In conclusion, the researchers suggest that a "relational approach to healthcare, which requires support and close relationships between healthcare professionals and patients, would engender an understanding of women's experiences and perceptions in context, and enable them to be more involved in healthcare decisions. It would help to address the assumptions and normative frameworks underlying healthcare provision, which, whether due to resistance to such frameworks, alienation, or discrimination within the healthcare system, can exclude women from vaccination.

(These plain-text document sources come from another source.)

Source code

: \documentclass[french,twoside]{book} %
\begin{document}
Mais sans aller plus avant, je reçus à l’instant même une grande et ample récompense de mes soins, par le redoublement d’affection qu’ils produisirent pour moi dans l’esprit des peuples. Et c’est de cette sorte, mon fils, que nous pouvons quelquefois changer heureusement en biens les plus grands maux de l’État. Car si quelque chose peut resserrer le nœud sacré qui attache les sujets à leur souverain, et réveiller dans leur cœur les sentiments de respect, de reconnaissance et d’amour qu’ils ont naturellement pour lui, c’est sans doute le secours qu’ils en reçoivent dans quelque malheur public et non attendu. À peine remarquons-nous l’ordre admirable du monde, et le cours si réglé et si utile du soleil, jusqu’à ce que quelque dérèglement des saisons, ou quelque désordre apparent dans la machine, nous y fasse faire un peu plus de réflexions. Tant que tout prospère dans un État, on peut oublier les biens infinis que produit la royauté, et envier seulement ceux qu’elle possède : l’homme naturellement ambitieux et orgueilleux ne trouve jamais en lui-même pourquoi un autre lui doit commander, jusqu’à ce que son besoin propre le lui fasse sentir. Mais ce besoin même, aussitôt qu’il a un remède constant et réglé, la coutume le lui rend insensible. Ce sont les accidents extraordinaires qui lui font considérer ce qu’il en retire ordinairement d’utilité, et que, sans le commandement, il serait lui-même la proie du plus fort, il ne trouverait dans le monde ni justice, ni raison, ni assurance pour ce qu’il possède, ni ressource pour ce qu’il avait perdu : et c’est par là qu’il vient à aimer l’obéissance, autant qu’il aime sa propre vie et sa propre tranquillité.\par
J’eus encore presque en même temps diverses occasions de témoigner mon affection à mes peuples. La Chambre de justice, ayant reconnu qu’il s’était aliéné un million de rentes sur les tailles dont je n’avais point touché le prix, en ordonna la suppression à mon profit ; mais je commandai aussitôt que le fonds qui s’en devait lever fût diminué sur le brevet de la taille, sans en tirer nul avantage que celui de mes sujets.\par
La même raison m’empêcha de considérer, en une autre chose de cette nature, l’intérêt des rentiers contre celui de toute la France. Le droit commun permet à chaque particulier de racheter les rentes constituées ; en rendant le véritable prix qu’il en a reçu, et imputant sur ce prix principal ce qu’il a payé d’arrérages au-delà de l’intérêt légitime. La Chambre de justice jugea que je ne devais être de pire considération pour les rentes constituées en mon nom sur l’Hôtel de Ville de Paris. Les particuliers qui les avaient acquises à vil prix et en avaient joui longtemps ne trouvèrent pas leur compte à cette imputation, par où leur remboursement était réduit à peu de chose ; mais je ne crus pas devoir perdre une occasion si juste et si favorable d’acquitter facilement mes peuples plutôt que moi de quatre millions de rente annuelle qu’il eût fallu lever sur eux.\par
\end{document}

Following this, a move should be made away from moralising individual behaviour and encouraging individual women to change, to addressing the deeper, structural conditions that affect women's and their broader collectives', choices and actions."

Continuing, they suggest that "ethnographic engagement in various healthcare settings, allowing the space for dialogue with pregnant women and the telling of their stories and experiences would allow for wider conceptualisations of healthcare and vaccination across various communities. This would mean that vaccine hesitancy can be more deeply understood by healthcare institutions, professionals, and academics."